The Tin Drum-by Gunther Grass
"The Judgement" by Franz Kafka
All Quiet on the Western Front by Erich Maria Remarque -very powerful war novel 
"A Letter from an Unknown Woman" by Stefan Zweig. 
The Death of the Adversary by Hans Klein - a work of genius
"The Job Application" by Robert Walser 
Chess Game by Stefan Zweig-I will read much more of his work
"The Battle of Sempach" by Robert Walser
I have also listed to podcasts of "Basta" and "Frau Wilkes" by Robert Walser
The March of Radetsky by Joseph Roth I hope to read all his work

Memoirs of an Anti-Semite by Gregor von Rezzori amazing work of art.

"Flypaper" by Robert Musil

"Mendel the Bibliophile" by Stefan Zweig - I totally love this story.

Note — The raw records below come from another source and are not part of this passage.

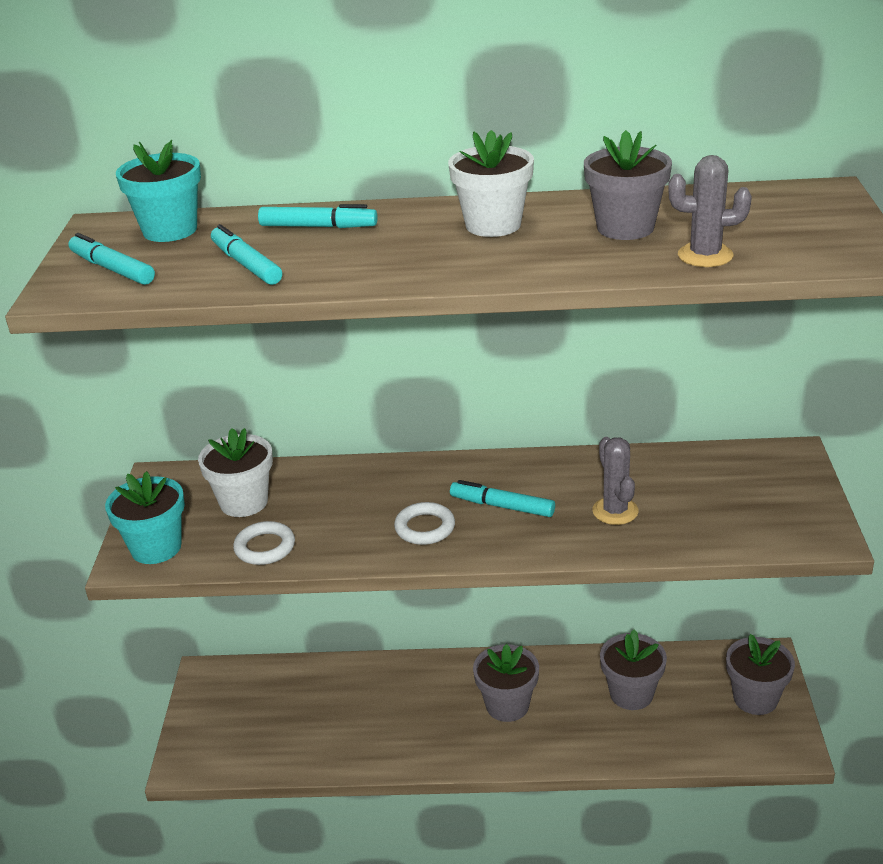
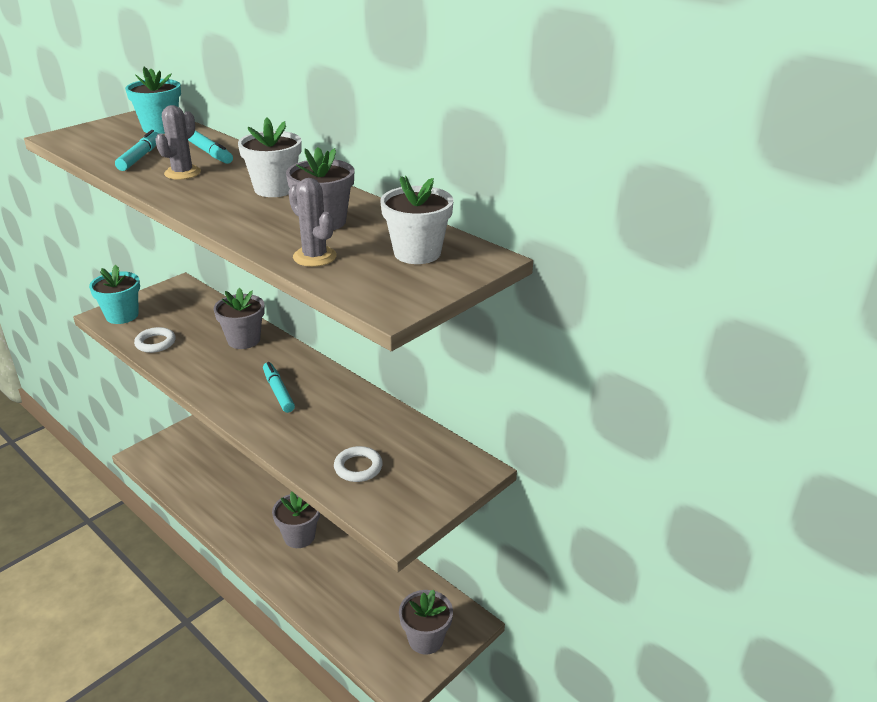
camera: 40 degrees right, 0 degrees up
turquoise marker [68,233,155,285] -> none
white flower pot [198,428,273,517] -> white flower pot moved to [380,176,453,264]
white ring [394,502,455,545] -> white ring moved to [334,446,383,482]
grey cactus [593,437,639,525] -> grey cactus moved to [155,105,201,180]
grey flower pot [600,629,667,710] -> grey flower pot moved to [214,288,265,349]

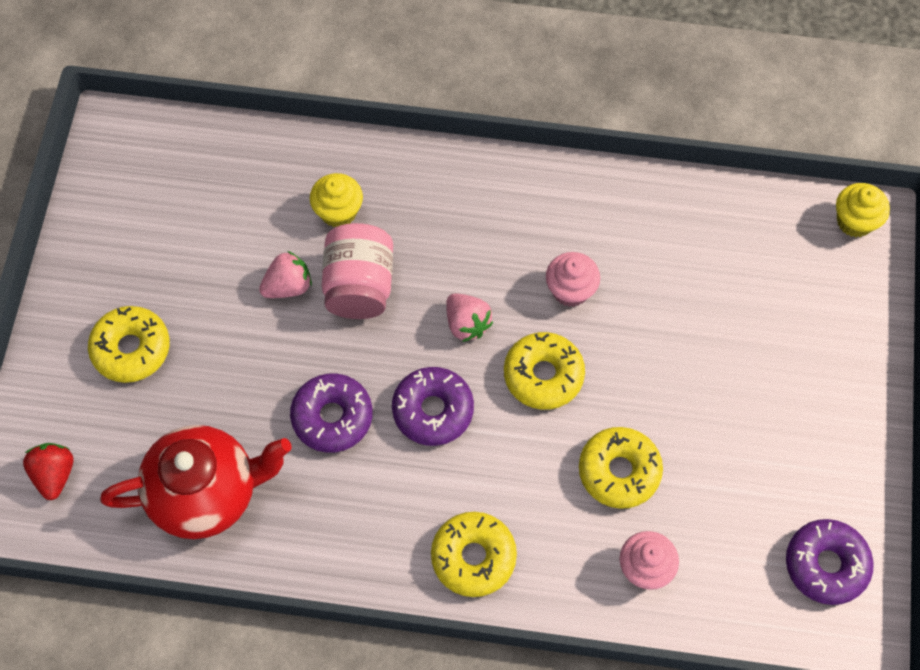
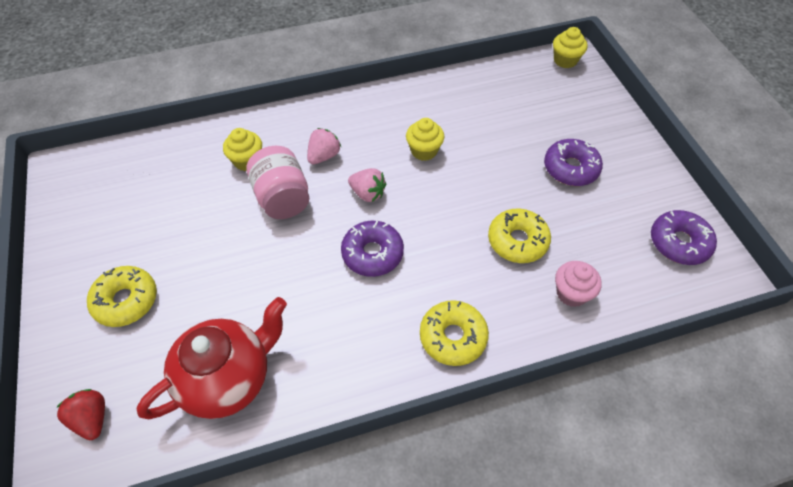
camera: 25 degrees left, 10 degrees down
pink strawberry [259,251,312,298] -> pink strawberry moved to [307,128,341,164]
purple donut [290,373,373,453] -> purple donut moved to [544,139,603,186]
yellow donut [504,332,585,410] -> none
pink cupcake [546,252,600,307] -> yellow cupcake [406,118,444,161]

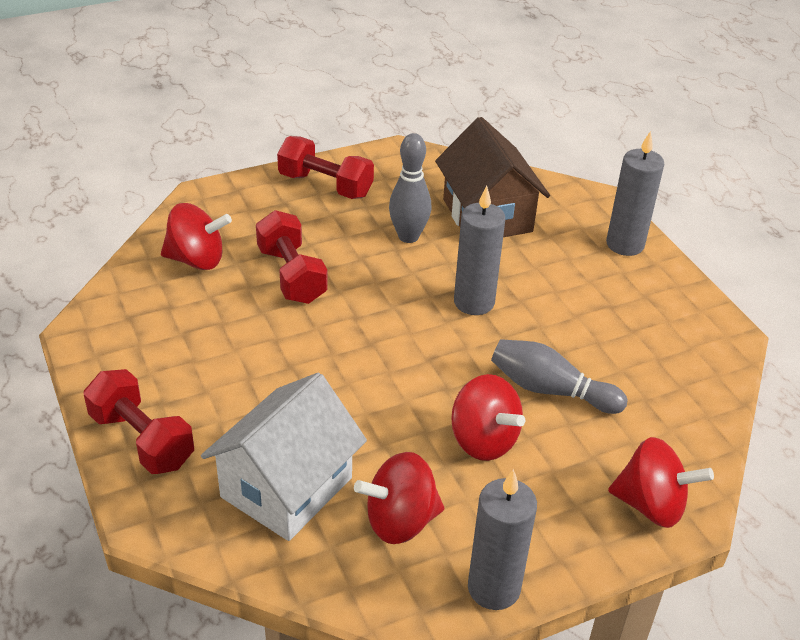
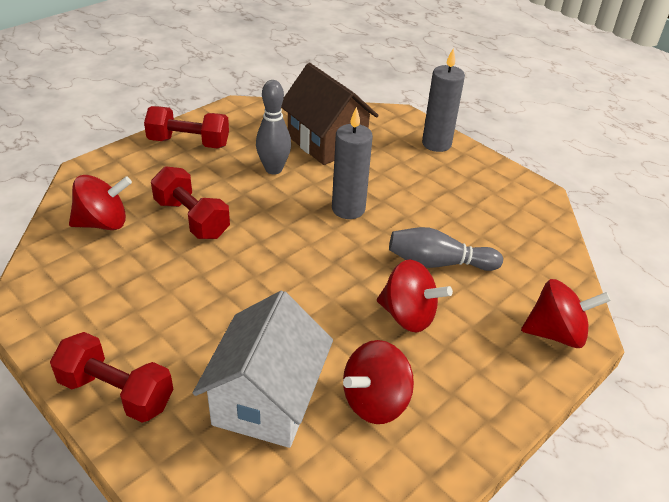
camera: 20 degrees left, 0 degrees up
grey candle [468,469,537,610] -> none

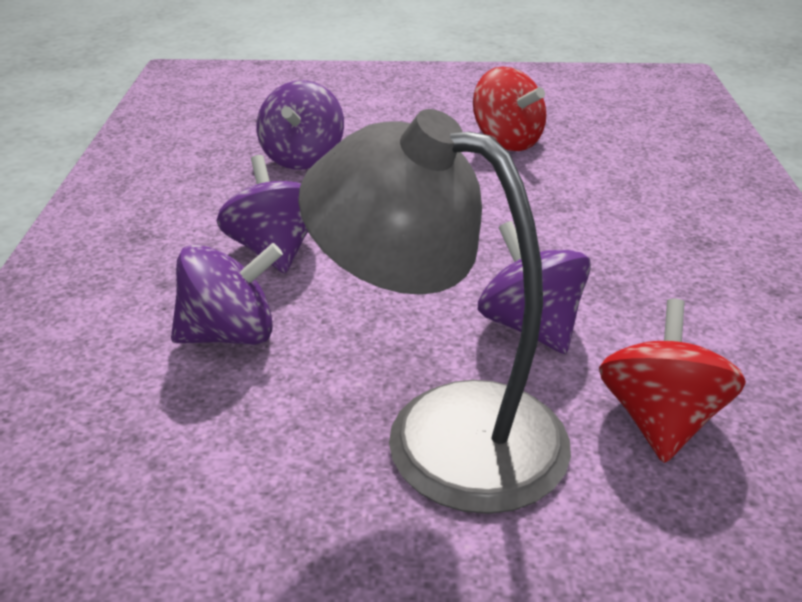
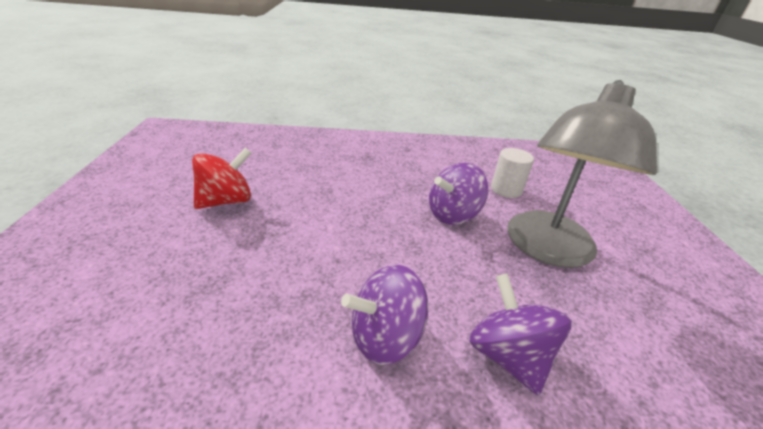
camera: 95 degrees left, 0 degrees up
purple spinning top [257,80,344,170] -> none
red spinning top [599,299,746,463] -> white cylinder [491,148,534,198]

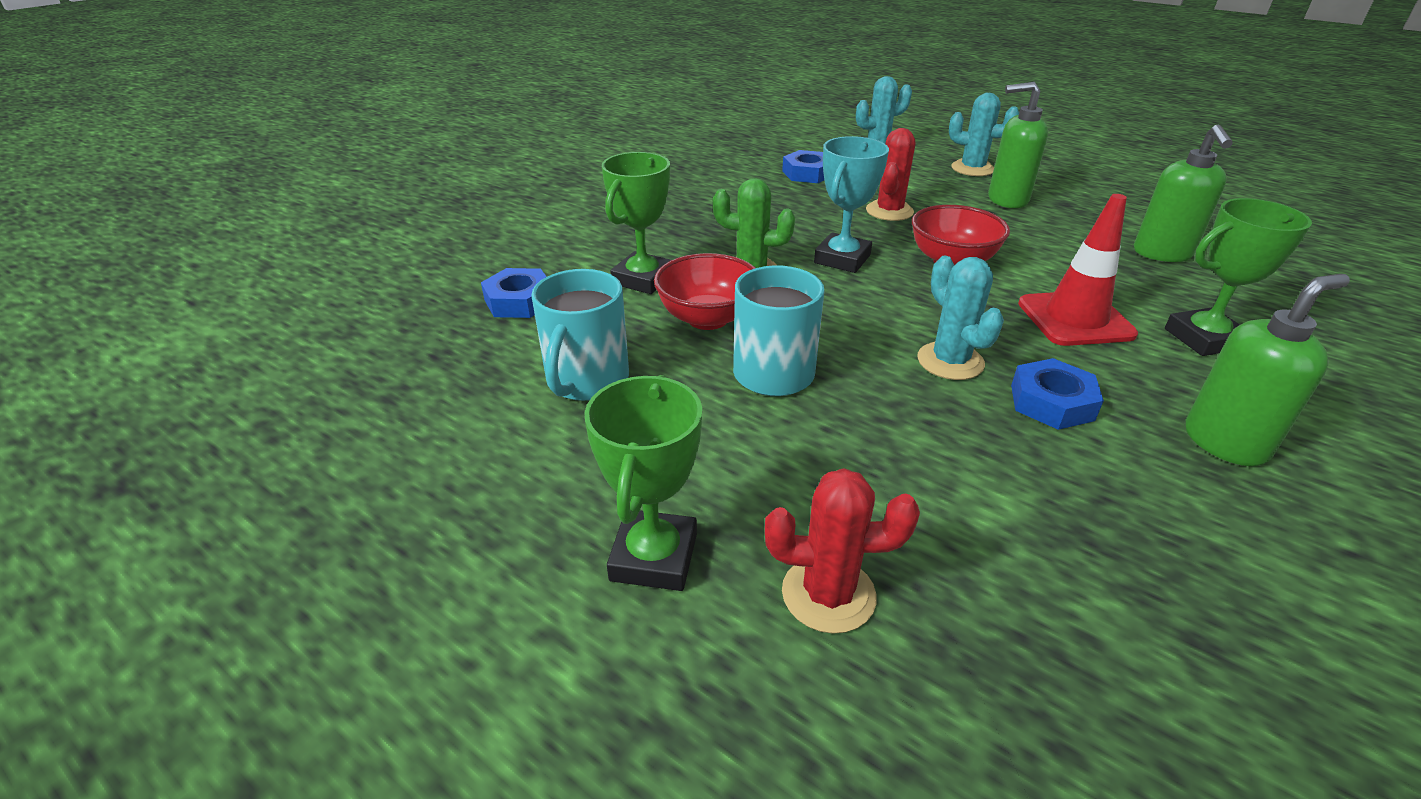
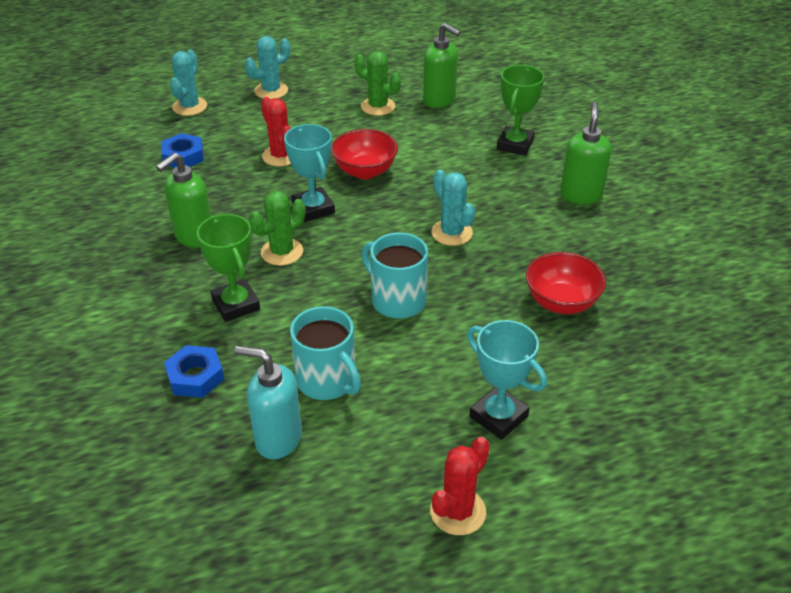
camera: 55 degrees left, 5 degrees up
green trophy [585,375,702,591] -> turquoise trophy [467,320,547,440]
red bowl [654,253,755,330] -> red bowl moved to [526,252,606,314]
red cactus [765,468,920,634] -> red cactus moved to [430,437,490,535]
turquoise cactus [917,256,1004,380] -> turquoise cactus turned 45 degrees clockwise [431,169,475,246]
green soap dispenser [988,82,1048,208] -> green soap dispenser moved to [156,153,211,248]
blue nut [1011,358,1104,430] -> none
red traffic cone [1018,194,1138,346] -> none
none -> turquoise soap dispenser [235,346,302,459]
none -> green cactus [355,51,401,116]

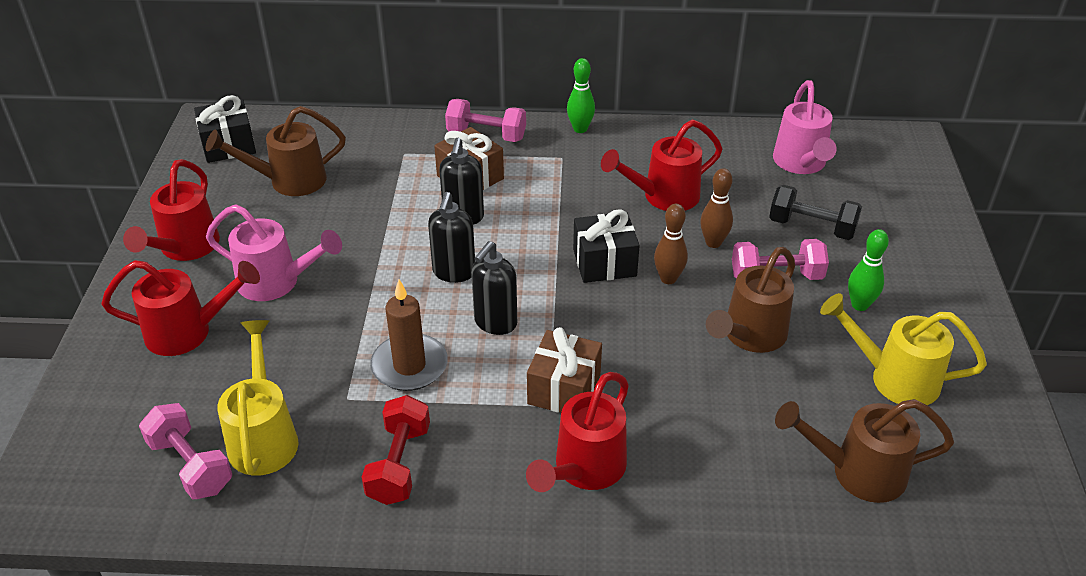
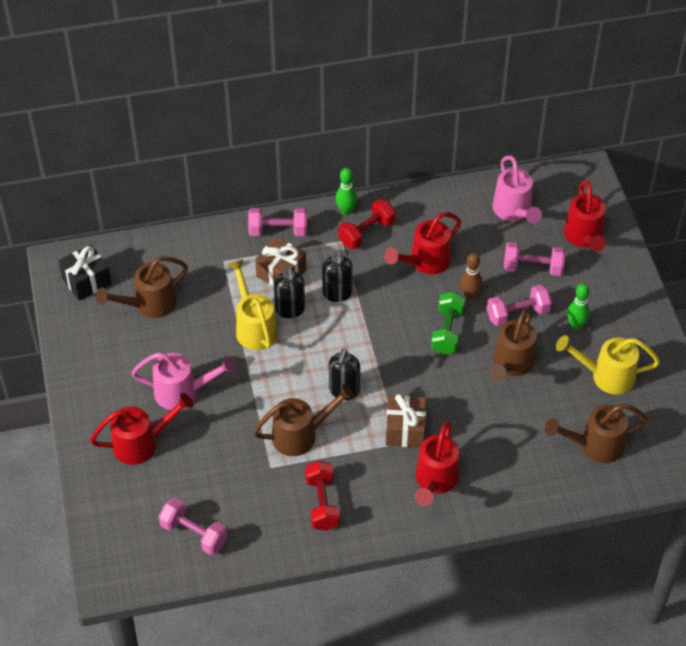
camera: 15 degrees left, 10 degrees up
red watering can [123,159,220,261] -> red watering can moved to [564,180,606,252]
yellow watering can [217,320,299,476] -> yellow watering can moved to [228,259,278,350]
brown candle [370,279,448,391] -> brown watering can [253,384,355,456]
black soap dispenser [428,192,475,283] -> black soap dispenser moved to [322,250,353,302]
black gift [573,209,640,283] -> none
brown bowling pin [654,204,688,284] -> green dumbbell [431,292,465,354]
black dumbbell [769,185,862,240] -> pink dumbbell [504,242,565,276]
none -> red dumbbell [338,199,396,249]

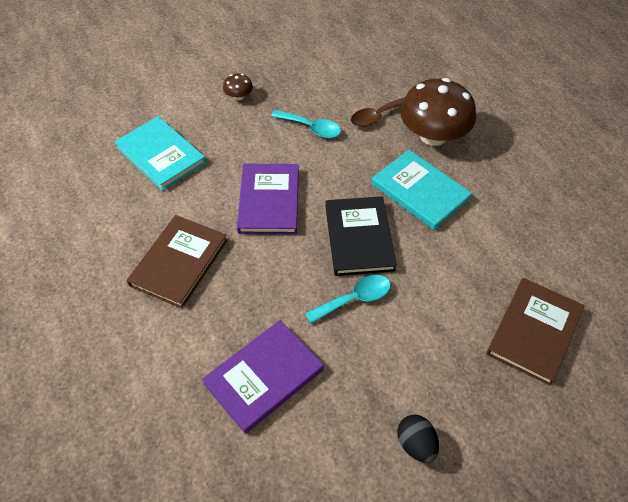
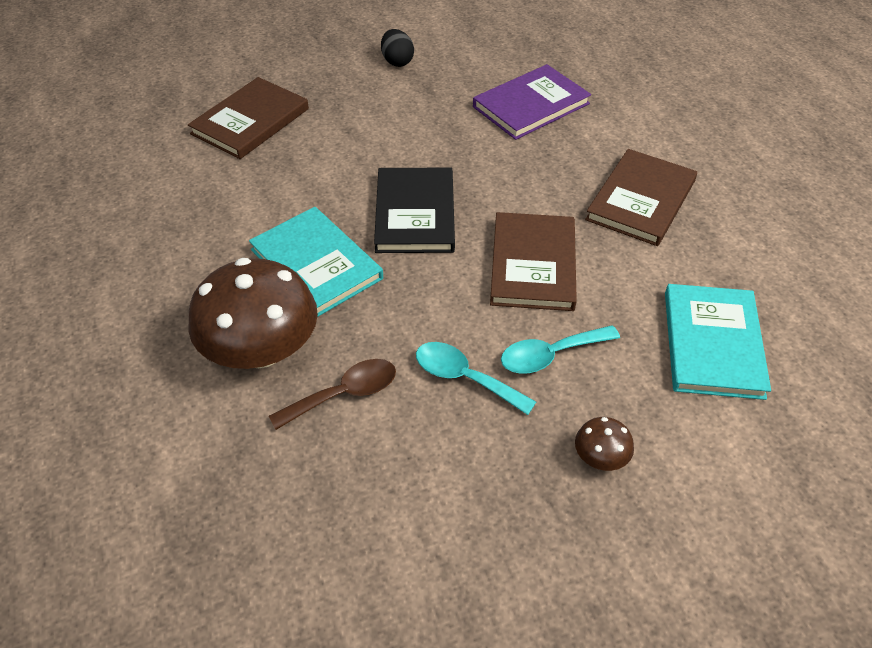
camera: 175 degrees left, 5 degrees down
turquoise book [114,116,206,191] -> turquoise book turned 45 degrees clockwise [665,284,771,400]
purple book [237,164,299,234] -> brown book [490,212,577,311]
turquoise spoon [305,275,391,324] -> turquoise spoon moved to [501,325,620,374]

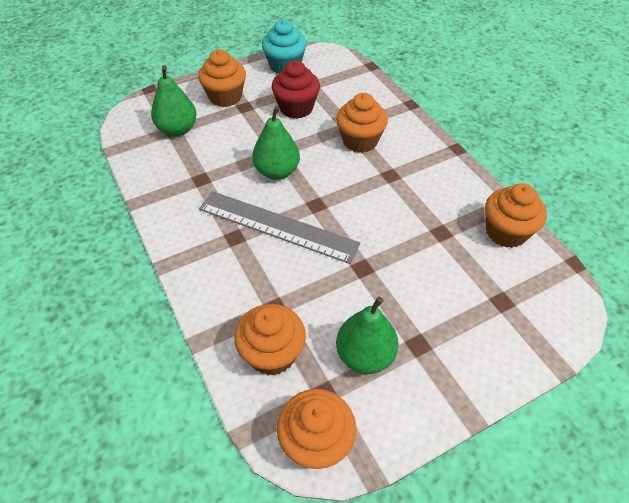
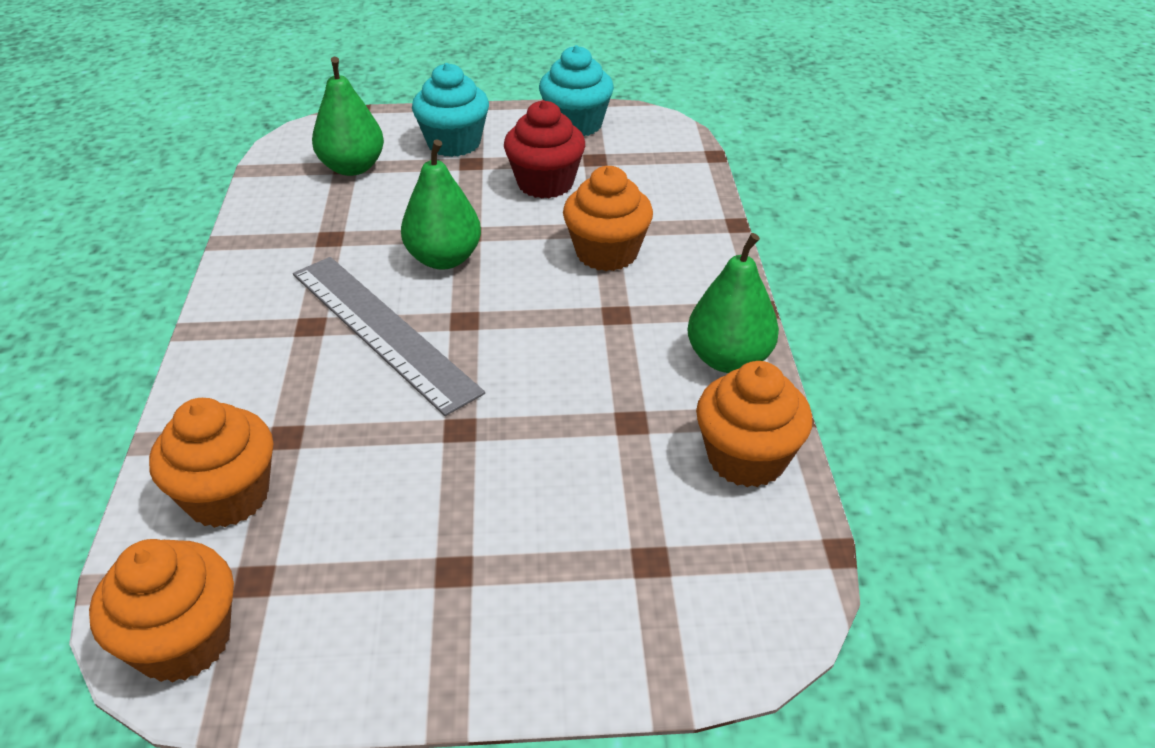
camera: 25 degrees right, 10 degrees down
orange cupcake [198,50,246,107] -> turquoise cupcake [412,63,489,157]
green pear [336,297,399,374] -> green pear moved to [687,233,779,373]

"The Dead are Silent" by Arthur Schnitzler an entertaining work from 1907

"There Will Be Action" by Heinrich Boll a very good short story by Nobel Prize Winner

Transit by Anne Seghars 1942 very much worth reading

The World of Yesterday by Stefan Zweig - an elegy to a lost culture. 1942

Austerlitz by W. G. Sebald. 2001. 

The Emperor's Tomb By Joseph Roth 1938 

"Flower Days" by Robert Walser 1907 (no post) 

"Trousers" by Robert Walser -1909 (no post)



Mel u

1 comment:

Kathleen Jones said...

I'm so glad you liked Christa Wolf - she's such an important writer in Europe!